Quite commonly, delays in the Public Creditors' decision-making process block and affect the success of restructuring schemes, particularly when their approval is necessary to reach the relevant majority in the concordato preventivo or the 60% threshold in the accordo di ristrutturazione dei debiti.
The New Provisions are aimed at preventing such delays by introducing a deemed consent mechanism through which the approval by the Public Creditor is deemed to be granted, provided that:
- the independent expert appointed to verify the feasibility of the restructuring plan certifies that the recovery for the Public Creditor in the restructuring scenario is higher than what they would receive in a bankruptcy liquidation scenario; and
- the Court confirms the expert's evaluation.
If such conditions are met, the Court may approve (omologa) the concordato preventivo or the accordi di ristrutturazione dei debiti despite the Public Creditors' failure to consent.
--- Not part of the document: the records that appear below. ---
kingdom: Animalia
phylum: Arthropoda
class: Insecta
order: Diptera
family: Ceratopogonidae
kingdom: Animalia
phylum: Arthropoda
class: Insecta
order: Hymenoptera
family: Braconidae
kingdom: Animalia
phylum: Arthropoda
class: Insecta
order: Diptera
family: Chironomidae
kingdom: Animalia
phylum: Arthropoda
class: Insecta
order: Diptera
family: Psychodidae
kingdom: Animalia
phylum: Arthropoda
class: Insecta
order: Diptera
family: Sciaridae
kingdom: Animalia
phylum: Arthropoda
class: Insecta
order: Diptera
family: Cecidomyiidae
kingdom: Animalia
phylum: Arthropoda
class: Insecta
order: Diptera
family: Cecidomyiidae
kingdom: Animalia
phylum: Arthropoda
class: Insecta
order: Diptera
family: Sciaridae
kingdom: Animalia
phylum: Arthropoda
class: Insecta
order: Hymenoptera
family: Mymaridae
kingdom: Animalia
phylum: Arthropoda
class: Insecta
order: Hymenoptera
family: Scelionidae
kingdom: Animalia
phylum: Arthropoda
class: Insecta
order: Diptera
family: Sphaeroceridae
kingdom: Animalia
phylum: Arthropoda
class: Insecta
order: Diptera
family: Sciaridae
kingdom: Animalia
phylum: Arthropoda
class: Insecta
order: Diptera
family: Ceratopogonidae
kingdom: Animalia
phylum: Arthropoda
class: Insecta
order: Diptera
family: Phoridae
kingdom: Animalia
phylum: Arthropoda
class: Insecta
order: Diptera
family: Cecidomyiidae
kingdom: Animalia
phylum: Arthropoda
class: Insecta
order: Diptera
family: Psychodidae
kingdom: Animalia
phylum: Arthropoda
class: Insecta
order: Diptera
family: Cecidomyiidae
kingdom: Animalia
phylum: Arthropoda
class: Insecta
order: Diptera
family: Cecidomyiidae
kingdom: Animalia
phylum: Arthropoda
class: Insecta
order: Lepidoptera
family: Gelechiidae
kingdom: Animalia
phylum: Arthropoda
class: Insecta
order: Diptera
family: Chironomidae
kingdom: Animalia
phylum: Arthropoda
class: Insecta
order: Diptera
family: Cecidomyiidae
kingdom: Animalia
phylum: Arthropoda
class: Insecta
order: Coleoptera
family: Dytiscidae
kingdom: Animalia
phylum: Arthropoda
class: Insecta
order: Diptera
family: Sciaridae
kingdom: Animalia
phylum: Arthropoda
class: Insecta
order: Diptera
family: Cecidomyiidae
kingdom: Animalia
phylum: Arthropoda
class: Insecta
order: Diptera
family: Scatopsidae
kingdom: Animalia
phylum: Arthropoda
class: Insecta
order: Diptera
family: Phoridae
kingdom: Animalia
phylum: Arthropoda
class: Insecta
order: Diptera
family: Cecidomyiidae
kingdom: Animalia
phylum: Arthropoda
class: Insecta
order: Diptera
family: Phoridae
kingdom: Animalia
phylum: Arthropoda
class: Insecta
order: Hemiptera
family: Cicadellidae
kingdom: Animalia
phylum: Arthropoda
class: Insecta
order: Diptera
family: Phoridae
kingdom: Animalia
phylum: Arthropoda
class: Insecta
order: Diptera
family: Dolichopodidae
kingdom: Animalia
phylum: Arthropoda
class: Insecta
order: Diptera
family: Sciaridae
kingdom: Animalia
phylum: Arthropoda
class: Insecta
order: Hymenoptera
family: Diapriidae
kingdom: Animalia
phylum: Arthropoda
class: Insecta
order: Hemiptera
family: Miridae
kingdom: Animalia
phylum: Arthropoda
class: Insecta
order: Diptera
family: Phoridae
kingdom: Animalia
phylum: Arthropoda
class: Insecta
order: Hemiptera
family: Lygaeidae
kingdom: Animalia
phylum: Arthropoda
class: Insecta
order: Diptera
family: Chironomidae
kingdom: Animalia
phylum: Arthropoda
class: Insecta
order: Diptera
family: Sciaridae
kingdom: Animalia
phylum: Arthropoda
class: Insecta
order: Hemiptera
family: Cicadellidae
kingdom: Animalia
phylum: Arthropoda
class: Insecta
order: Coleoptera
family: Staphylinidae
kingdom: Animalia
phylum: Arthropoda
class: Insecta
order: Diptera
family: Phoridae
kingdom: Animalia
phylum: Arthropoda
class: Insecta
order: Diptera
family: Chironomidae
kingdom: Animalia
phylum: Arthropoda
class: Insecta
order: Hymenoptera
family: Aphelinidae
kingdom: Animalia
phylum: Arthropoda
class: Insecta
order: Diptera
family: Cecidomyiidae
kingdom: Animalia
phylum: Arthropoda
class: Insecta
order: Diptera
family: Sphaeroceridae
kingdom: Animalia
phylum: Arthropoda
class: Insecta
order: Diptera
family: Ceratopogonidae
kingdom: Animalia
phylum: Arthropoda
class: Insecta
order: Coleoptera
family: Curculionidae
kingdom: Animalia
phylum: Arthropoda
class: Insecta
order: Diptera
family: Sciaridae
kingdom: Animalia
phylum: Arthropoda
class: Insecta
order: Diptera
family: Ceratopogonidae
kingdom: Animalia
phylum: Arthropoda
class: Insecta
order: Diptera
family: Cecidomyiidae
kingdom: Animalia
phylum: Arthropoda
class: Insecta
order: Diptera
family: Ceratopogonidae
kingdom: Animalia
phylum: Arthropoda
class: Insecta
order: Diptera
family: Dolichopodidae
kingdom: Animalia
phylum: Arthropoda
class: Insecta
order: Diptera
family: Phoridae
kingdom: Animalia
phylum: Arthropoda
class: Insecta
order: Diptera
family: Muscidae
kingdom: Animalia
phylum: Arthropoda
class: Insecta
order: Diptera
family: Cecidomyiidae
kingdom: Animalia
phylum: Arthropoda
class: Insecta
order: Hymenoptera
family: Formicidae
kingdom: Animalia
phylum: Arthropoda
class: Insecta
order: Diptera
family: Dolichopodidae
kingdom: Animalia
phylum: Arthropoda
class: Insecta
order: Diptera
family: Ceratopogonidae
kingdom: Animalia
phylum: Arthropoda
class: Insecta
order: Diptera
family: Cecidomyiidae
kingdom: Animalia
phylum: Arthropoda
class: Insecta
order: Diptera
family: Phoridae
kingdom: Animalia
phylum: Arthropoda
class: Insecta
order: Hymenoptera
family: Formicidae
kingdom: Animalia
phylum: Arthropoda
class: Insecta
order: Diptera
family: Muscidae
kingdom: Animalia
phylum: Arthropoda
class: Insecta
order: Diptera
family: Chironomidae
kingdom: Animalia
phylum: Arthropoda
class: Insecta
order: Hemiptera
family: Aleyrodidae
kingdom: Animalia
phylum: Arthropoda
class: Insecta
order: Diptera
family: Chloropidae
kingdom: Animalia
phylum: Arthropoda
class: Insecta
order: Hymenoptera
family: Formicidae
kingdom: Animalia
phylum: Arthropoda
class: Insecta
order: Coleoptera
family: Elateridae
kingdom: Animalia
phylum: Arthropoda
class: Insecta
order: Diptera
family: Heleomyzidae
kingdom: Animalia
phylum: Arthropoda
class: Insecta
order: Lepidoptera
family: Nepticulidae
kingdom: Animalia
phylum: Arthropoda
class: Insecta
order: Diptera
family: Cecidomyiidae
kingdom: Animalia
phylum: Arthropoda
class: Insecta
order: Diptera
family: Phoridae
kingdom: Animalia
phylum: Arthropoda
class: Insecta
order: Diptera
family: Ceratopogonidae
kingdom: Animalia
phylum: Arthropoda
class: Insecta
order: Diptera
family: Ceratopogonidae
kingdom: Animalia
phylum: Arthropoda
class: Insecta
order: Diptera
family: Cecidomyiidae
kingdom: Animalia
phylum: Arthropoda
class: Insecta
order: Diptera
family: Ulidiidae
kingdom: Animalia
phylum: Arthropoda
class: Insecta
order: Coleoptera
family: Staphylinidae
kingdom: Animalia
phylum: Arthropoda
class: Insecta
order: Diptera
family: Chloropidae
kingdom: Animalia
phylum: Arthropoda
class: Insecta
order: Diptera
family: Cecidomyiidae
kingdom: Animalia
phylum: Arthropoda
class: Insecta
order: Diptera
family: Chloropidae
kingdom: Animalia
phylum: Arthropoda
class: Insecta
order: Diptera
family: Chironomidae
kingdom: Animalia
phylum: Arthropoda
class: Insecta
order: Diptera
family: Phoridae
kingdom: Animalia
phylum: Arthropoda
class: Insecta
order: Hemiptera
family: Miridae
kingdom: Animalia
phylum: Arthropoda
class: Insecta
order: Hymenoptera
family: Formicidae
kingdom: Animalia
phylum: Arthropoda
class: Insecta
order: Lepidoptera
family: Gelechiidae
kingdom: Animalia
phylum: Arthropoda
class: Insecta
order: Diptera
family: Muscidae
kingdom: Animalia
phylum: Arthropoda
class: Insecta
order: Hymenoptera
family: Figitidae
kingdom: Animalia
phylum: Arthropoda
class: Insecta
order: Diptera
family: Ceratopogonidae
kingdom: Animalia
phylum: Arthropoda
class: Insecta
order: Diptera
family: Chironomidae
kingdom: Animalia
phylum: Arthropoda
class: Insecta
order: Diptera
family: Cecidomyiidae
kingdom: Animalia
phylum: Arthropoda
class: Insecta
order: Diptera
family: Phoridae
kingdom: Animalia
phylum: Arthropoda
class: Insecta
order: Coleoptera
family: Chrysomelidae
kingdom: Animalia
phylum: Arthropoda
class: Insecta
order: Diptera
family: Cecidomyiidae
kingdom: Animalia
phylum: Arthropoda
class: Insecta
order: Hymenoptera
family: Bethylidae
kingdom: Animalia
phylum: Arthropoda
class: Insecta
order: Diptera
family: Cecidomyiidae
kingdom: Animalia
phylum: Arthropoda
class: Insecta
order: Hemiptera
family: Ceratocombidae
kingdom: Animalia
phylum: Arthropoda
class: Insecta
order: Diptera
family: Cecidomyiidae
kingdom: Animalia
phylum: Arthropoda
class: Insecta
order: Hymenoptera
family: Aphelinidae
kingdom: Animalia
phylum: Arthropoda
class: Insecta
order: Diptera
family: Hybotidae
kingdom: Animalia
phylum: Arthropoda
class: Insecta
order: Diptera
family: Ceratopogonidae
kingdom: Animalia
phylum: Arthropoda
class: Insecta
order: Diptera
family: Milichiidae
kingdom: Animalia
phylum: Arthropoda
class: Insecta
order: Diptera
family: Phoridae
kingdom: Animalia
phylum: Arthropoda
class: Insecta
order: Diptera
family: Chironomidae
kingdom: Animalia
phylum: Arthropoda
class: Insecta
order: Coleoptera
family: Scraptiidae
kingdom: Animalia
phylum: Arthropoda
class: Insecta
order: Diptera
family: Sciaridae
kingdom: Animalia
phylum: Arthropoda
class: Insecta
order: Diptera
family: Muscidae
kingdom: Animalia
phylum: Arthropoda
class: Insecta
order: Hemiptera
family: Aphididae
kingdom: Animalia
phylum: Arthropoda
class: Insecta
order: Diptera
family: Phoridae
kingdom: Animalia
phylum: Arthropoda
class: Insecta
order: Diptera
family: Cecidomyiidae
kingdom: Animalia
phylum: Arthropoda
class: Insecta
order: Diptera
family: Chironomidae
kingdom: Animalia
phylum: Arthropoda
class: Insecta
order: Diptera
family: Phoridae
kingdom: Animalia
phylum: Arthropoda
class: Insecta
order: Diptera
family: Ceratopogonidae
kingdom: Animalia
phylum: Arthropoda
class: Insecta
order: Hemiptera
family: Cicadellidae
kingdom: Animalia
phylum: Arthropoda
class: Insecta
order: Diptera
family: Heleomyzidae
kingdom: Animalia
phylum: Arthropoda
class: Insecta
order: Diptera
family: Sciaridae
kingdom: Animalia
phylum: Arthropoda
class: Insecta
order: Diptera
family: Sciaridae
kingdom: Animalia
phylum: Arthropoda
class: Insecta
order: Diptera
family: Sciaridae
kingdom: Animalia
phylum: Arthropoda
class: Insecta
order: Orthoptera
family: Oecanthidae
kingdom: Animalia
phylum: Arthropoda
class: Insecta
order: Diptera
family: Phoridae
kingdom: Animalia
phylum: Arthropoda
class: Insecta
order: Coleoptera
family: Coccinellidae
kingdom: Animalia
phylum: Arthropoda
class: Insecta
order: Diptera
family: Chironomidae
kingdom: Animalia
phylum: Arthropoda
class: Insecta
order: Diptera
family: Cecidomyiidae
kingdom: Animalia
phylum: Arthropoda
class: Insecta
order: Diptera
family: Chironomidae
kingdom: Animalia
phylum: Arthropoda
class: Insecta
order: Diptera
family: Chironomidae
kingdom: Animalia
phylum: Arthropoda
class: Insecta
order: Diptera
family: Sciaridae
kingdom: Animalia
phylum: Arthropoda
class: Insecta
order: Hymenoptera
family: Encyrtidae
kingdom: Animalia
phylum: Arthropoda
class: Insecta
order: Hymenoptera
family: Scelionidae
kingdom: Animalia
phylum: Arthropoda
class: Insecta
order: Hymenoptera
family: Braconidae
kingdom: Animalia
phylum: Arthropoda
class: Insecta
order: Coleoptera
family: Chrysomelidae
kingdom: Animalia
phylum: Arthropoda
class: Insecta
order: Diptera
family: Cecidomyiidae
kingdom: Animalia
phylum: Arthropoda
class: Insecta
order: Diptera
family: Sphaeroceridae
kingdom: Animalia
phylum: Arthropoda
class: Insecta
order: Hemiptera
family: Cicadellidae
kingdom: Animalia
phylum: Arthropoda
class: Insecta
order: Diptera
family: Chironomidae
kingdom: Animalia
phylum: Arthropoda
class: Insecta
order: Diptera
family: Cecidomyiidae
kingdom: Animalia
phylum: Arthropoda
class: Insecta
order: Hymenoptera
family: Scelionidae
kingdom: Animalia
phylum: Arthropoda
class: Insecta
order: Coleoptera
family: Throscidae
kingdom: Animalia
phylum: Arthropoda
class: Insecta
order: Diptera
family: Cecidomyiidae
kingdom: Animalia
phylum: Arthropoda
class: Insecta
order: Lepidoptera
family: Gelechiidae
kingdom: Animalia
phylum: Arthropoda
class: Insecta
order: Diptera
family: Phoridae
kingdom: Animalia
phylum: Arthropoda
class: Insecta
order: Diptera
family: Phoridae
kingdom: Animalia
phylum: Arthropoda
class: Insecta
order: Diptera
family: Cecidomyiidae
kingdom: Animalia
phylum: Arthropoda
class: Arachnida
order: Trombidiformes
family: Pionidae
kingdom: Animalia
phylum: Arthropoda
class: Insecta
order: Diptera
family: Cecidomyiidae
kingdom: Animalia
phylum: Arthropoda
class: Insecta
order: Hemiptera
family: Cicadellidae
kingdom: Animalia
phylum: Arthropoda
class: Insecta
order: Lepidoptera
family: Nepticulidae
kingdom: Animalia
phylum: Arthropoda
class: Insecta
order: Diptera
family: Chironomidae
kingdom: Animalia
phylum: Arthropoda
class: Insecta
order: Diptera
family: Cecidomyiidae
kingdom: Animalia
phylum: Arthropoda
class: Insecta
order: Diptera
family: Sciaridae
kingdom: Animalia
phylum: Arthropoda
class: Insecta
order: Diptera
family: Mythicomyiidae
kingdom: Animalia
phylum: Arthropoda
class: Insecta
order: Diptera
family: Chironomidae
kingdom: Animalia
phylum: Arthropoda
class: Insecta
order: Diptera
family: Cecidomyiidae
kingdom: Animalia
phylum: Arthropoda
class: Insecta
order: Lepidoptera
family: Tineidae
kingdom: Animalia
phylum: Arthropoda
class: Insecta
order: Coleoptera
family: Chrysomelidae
The New Provisions also apply to claims of Social Security Institutions relating to mandatory social contributions.
The New Provisions are definitely a significant step forward in supporting restructuring proceedings in Italy, by making it easier to obtain approval for any schemes that entail (and require) the participation of a Public Creditor.
The New Provisions have been published in the Italian Official Gazette of 3 December 2020 n. 300 and are effective from 4 December 2020.
1. The New Provisions repealed paragraph 6 of Article 32 of the law decree 29 November 2008, No. 185, converted into law 28 January 2009, No. 2, which gave rise in the past to certain restrictive interpretations concerning the possibility for Social Security Institutions to accept restructuring schemes relating to mandatory social contributions.